If one’s parents are active participants in the practice, the culture of punishment, then I feel I must say, that the parent who does the more parenting, very often the most punishing, must be the parent causing the most unpleasantness, the most trauma, the most damage. And, sorry to say, in my world, probably in most of the world, it’s Mom doing most of the parenting. Certainly many fathers are responsible for horrible trauma, perhaps the more serious punishments are administered by the father in some families, but basically, day-to-day parenting and punishing, falls to mothers. This is especially true during the earliest years of the child’s life. Uninvolved fathers are bad in many ways, of course. Neglect is a form of abuse, there is the lack of male modelling, but there is the other side too: if parenting means punishing to the mother, and if she overdoes it, then Dad’s neglect is downright dangerous, he can be rightly accused of not protecting his kids from some hands-on abuse. Also, if he’s not helping, then the mother can become stressed out, also not a good thing for a parent who already thinks punishing kids, that is, hurting kids, is good for them. So yes, that is what I’m saying: in the culture of punishment, your mother is probably doing you more harm than your father. Dad’s no saint, don’t get me wrong, he’s letting her do it, often participating . . . but the myth that needs busting here, is Mom’s sainthood. Having said THAT, the other ramifications of this are the more important thing. Blame is even, one does it, one allows it, and sometimes they trade off. I don’t make this point to place blame; this isn’t about the trauma of children.

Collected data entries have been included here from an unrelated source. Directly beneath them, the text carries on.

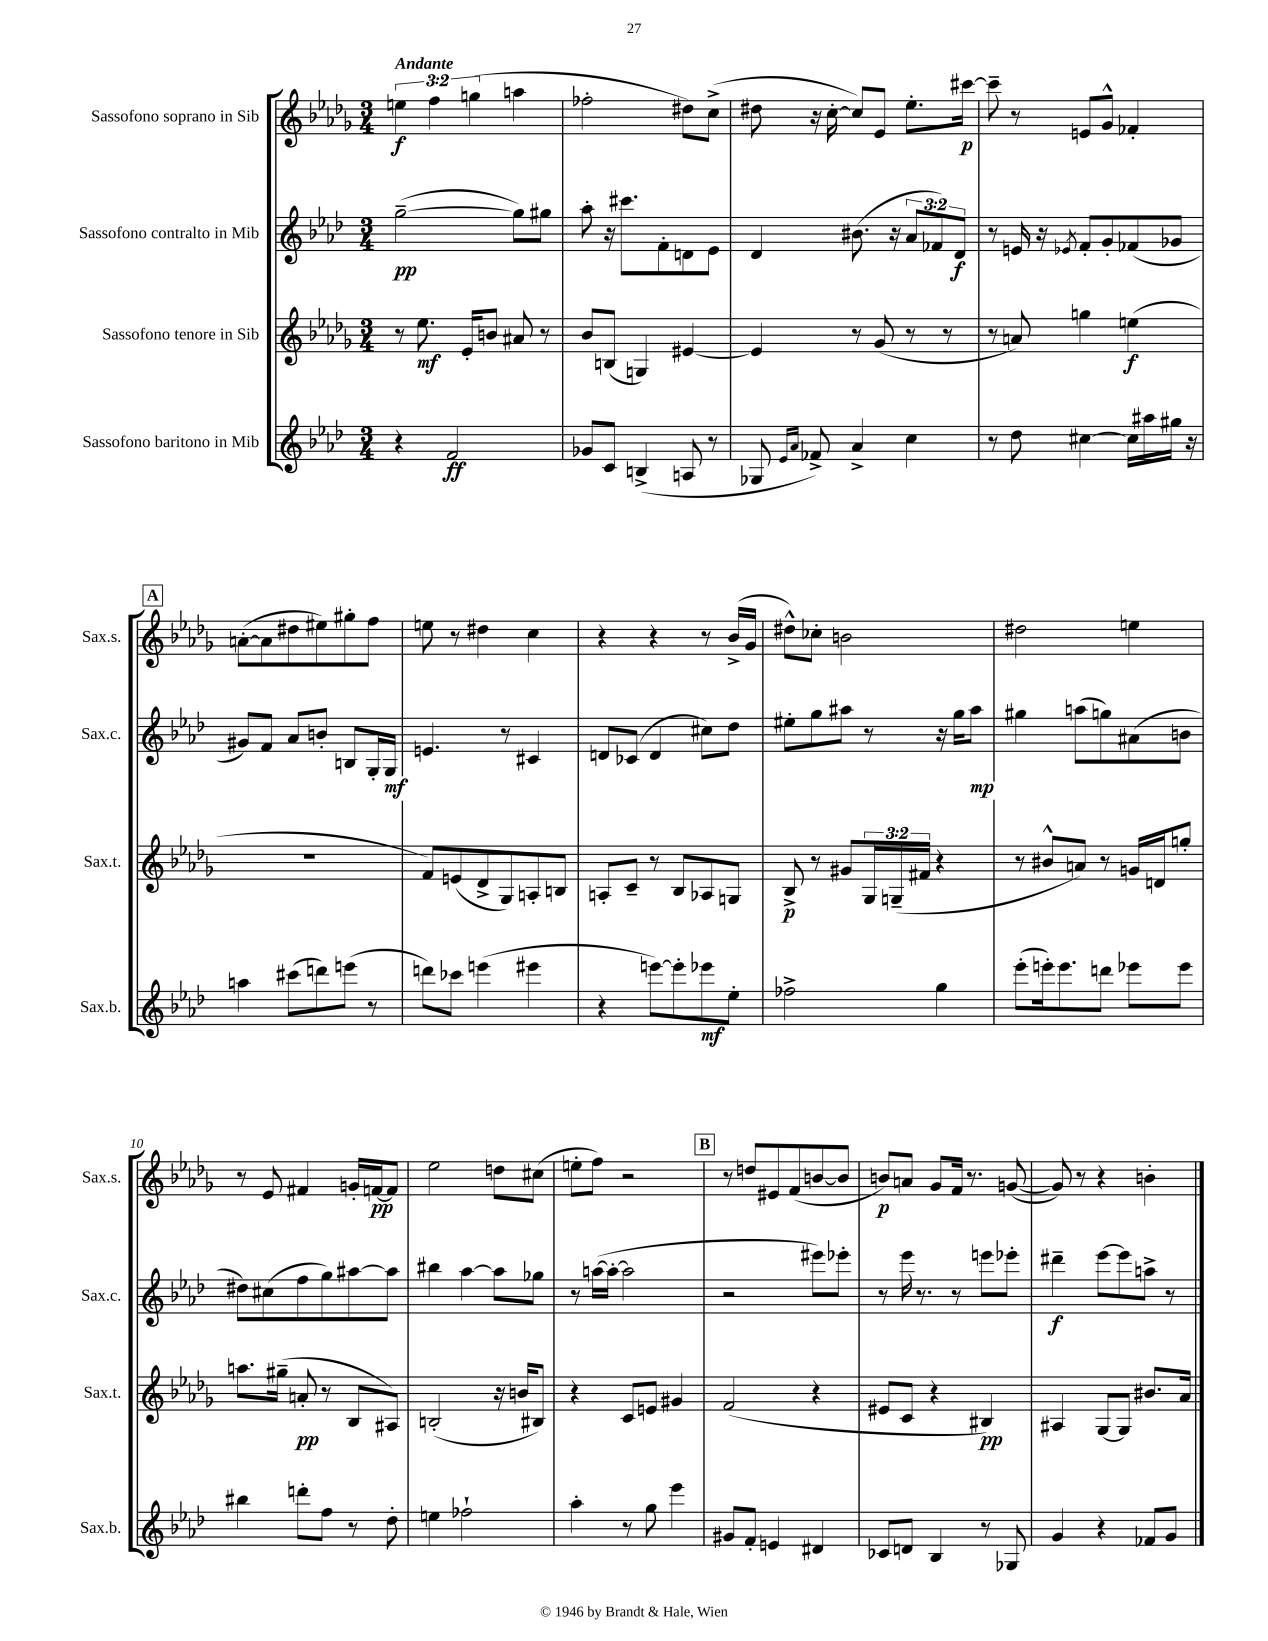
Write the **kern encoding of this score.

**kern	**dynam	**kern	**dynam	**kern	**dynam	**kern	**dynam
*part4	*part4	*part3	*part3	*part2	*part2	*part1	*part1
*staff4	*staff4	*staff3	*staff3	*staff2	*staff2	*staff1	*staff1
*I"Sassofono baritono in Mib	*	*I"Sassofono tenore in Sib	*	*I"Sassofono contralto in Mib	*	*I"Sassofono soprano in Sib	*
*I'Sax.b.	*	*I'Sax.t.	*	*I'Sax.c.	*	*I'Sax.s.	*
*clefG2	*	*clefG2	*	*clefG2	*	*clefG2	*
*k[b-e-a-d-]	*	*k[b-e-a-d-g-]	*	*k[b-e-a-d-]	*	*k[b-e-a-d-g-]	*
*M3/4	*	*M3/4	*	*M3/4	*	*M3/4	*
=1	=1	=1	=1	=1	=1	=1	=1
!	!	!	!	!	!	!LO:TX:a:B:t=Andante	!
4r	.	8r	.	([2gg~\	pp	6een\	f
.	.	8.ee-\	mf	.	.	.	.
.	.	.	.	.	.	6ff\	.
2f/	ff	.	.	.	.	.	.
.	.	16e-'/KL	.	.	.	.	.
.	.	.	.	.	.	(6ggn\	.
.	.	8bn/J	.	.	.	.	.
.	.	8a#X/	.	8gg\L])	.	4aan\	.
.	.	8r	.	8gg#X\J	.	.	.
=2	=2	=2	=2	=2	=2	=2	=2
8g-X/L	.	8b-/L	.	8aa-'\	.	2ff-X'\	.
8c/J	.	(8Bn/J	.	16r	.	.	.
.	.	.	.	8.ccc#X\L	.	.	.
(4Bn^/	.	4Gn/)	.	.	.	.	.
.	.	.	.	8f'\	.	.	.
8An/	.	[4e#X/	.	8dn\	.	8dd#X\L)	.
8r	.	.	.	8e-\J	.	(8cc^\J	.
=3	=3	=3	=3	=3	=3	=3	=3
8G-X/	.	4e#/]	.	4d-/	.	8dd#X\	.
16qqe-/LL	.	.	.	.	.	.	.
16qqa-/JJ	.	.	.	.	.	.	.
8f-X^/)	.	.	.	.	.	16r	.
.	.	.	.	.	.	[16cc'\	.
4a-^/	.	8r	.	(8.b#X\	.	8cc/L])	.
.	.	(8g-/	.	.	.	8e-/J	.
.	.	.	.	16r	.	.	.
4cc\	.	8r	.	12a-/L	.	8.ee-'\L	.
.	.	.	.	12f-X/)	.	.	.
.	.	8r	.	.	.	.	.
.	.	.	.	12d-/J	f	.	.
.	.	.	.	.	.	[16ccc#X\Jk	p
=4	=4	=4	=4	=4	=4	=4	=4
8r	.	8r	.	8r	.	8ccc#~\]	.
8dd-\	.	8an/)	.	16en/	.	8r	.
.	.	.	.	16r	.	.	.
.	.	.	.	8qe-X/	.	.	.
[4cc#X\	.	4ggn\	.	8f'/L	.	8en/L	.
.	.	.	.	8g'/	.	8g-^^/J	.
16cc#\LL]	.	(4een\	f	(8f-X/	.	4f-X'/	.
16aa#X\	.	.	.	.	.	.	.
16gg#X\JJ	.	.	.	8g-X/J	.	.	.
16r	.	.	.	.	.	.	.
!!LO:LB:g=z
!!LO:REH:place=s1:t=A
=5	=5	=5	=5	=5	=5	=5	=5
4aan\	.	2.r	.	8g#X/L)	.	([8an'\L	.
.	.	.	.	8f/J	.	8a\]	.
(8ccc#X\L	.	.	.	8a-/L	.	8dd#X\	.
8dddn\)	.	.	.	8bn'/J	.	8ee#X\)	.
(8eeen\J	.	.	.	8Bn/L	.	8gg#X'\	.
8r	.	.	.	16G'/L	.	8ff\J	.
.	.	.	.	16G/JJ	mf	.	.
=6	=6	=6	=6	=6	=6	=6	=6
8dddn\L)	.	8f/L)	.	4.en/	.	8een\	.
8ccc-X\J	.	(8en/	.	.	.	8r	.
(4eeen\	.	8d-^/	.	.	.	4dd#X\	.
.	.	8G-/)	.	8r	.	.	.
4eee#X\	.	8An'/	.	4c#X/	.	4cc\	.
.	.	8Bn/J	.	.	.	.	.
=7	=7	=7	=7	=7	=7	=7	=7
4r	.	8An'/L	.	8dn/L	.	4r	.
.	.	8c~/J	.	(8c-X/J	.	.	.
[8eeen\L)	.	8r	.	4d/	.	4r	.
8eee'\]	.	8B-/L	.	.	.	.	.
8eee-X\	mf	8A-X/	.	8cc#X\L)	.	8r	.
8ee-'\J	.	8Gn/J	.	8dd-\J	.	(16b-^/LL	.
.	.	.	.	.	.	16g-/JJ	.
=8	=8	=8	=8	=8	=8	=8	=8
2ff-X^\	.	8B-^/	p	8ee#X'\L	.	8dd#X^^\L)	.
.	.	8r	.	8gg\	.	8cc-X'\J	.
.	.	8g#X/L	.	8aa#X\J	.	2bn\	.
.	.	24G-/L	.	8r	.	.	.
.	.	(24Gn~/	.	.	.	.	.
.	.	24f#X/JJ	.	.	.	.	.
4gg\	.	4r	.	16r	.	.	.
.	.	.	.	16gg\KL	.	.	.
.	.	.	.	8aa#\J	mp	.	.
=9	=9	=9	=9	=9	=9	=9	=9
(8eee-'\L	.	8r	.	4gg#X\	.	2dd#X\	.
16eeen'\k)	.	8b#X^^/L	.	.	.	.	.
8.eee\	.	.	.	.	.	.	.
.	.	8an/J)	.	(8aan\L	.	.	.
8dddn\J	.	8r	.	8ggn\)	.	.	.
8eee-X\L	.	16gn/LL	.	(8a#X\	.	4een\	.
.	.	16dn/J	.	.	.	.	.
8eee-\J	.	8ggn'/J	.	8bn\J	.	.	.
!!LO:LB:g=z
=10	=10	=10	=10	=10	=10	=10	=10
4bb#X\	.	8.aan\L	.	8dd#X\L)	.	8r	.
.	.	.	.	(8cc#X\	.	8e-/	.
.	.	(16gg#X~\Jk	.	.	.	.	.
8dddn'\L	.	8an'/	pp	8ff\	.	4f#X/	.
8ff\J	.	8r	.	8gg\)	.	.	.
8r	.	8B-/L	.	[8aa#X\	.	16gn'/LL	.
.	.	.	.	.	.	[16fn/J	pp
8dd-'\	.	8A#X/J)	.	8aa#\J]	.	8f/J]	.
=11	=11	=11	=11	=11	=11	=11	=11
4een\	.	(2Bn'/	.	4bb#X\	.	2ee-\	.
2ff-X`\	.	.	.	[4aa-\	.	.	.
.	.	16r	.	8aa-\L]	.	8ddn\L	.
.	.	16bn/KL	.	.	.	.	.
.	.	8B#X/J)	.	8gg-X\J	.	(8cc#X\J	.
=12	=12	=12	=12	=12	=12	=12	=12
4aa-'\	.	4r	.	8r	.	8een'\L	.
.	.	.	.	([16aan\LL	.	8ff\J)	.
.	.	.	.	16aa'\JJ_	.	.	.
8r	.	8c/L	.	2aa\]	.	2r	.
8gg\	.	8en/J	.	.	.	.	.
4eee-\	.	4g#X/	.	.	.	.	.
!!LO:REH:place=s1:t=B
=13	=13	=13	=13	=13	=13	=13	=13
8g#X/L	.	(2f/	.	2r	.	8r	.
8f'/J	.	.	.	.	.	8ddn/L	.
4en/	.	.	.	.	.	8e#X/	.
.	.	.	.	.	.	(8f/	.
4d#X/	.	4r	.	8eee#X\L)	.	[8bn/	.
.	.	.	.	8eee-X'\J	.	8b/J]	.
=14	=14	=14	=14	=14	=14	=14	=14
8c-X/L	.	8e#X/L	.	8r	.	8bn/L)	p
8dn/J	.	8c/J	.	16eee-\	.	8an/J	.
.	.	.	.	8.r	.	.	.
4B-/	.	4r	.	.	.	8g-/L	.
.	.	.	.	8r	.	16f/Jk	.
.	.	.	.	.	.	8.r	.
8r	.	4B#X/)	pp	8eeen\L	.	.	.
8G-X/	.	.	.	8eee-X'\J	.	([8gn/	.
=15	=15	=15	=15	=15	=15	=15	=15
4g/	.	4A#X/	.	4ddd#X~\	f	8g/])	.
.	.	.	.	.	.	8r	.
4r	.	[8G-/L	.	[8eee-\L	.	4r	.
.	.	8G-/J]	.	8eee-\]	.	.	.
8f-X/L	.	8.b#X/L	.	8aan^\J	.	4bn'\	.
8g/J	.	.	.	8r	.	.	.
.	.	16a-/Jk	.	.	.	.	.
==	==	==	==	==	==	==	==
*-	*-	*-	*-	*-	*-	*-	*-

This principle, that mothers raise the children, that mothers punish the children, this is the root of misogyny, the root of violence against women. We love our mothers, we love our system of punishment, we all hold the family unit as a sacred, ancient tradition, but that is the surface of it all. That is only what we say, what we think we feel, but the dark side is this:
We all know who punished us, we know who damaged us. Violence against women is a trend, a tendency, it is far more prevalent than the incidence of extreme abuse would indicate, the expression of infantile rage against the one who hurt us, that is the great secret. This is another piece of the great puzzle of life that falls into place when you work from the premise that punishment is violence.
The culture of punishment in which we live has turned the most natural, organic beautiful thing in the world, mother love, into a violent act, and one which brings a terrible vengeance to the half of humanity we should all hold sacred, our mothers. Now to blame. Women, putting the blame for misogynist violence on men isn’t working; stop spanking your sons. Men, you’re not fixing it either. Stop making your women “correct” your sons. This is the issue. Violence breeds violence.
The hand that rocks the cradle rules the world. Women, your safety, the safety of your daughters and grand-daughters is in your hands. Hurting kids, dishing out unpleasantnesses, damages them, it doesn’t help them, and it doesn’t help women. Help your kids, help yourselves, give up your punishing ways. Love looks like love, and it doesn’t invite revenge.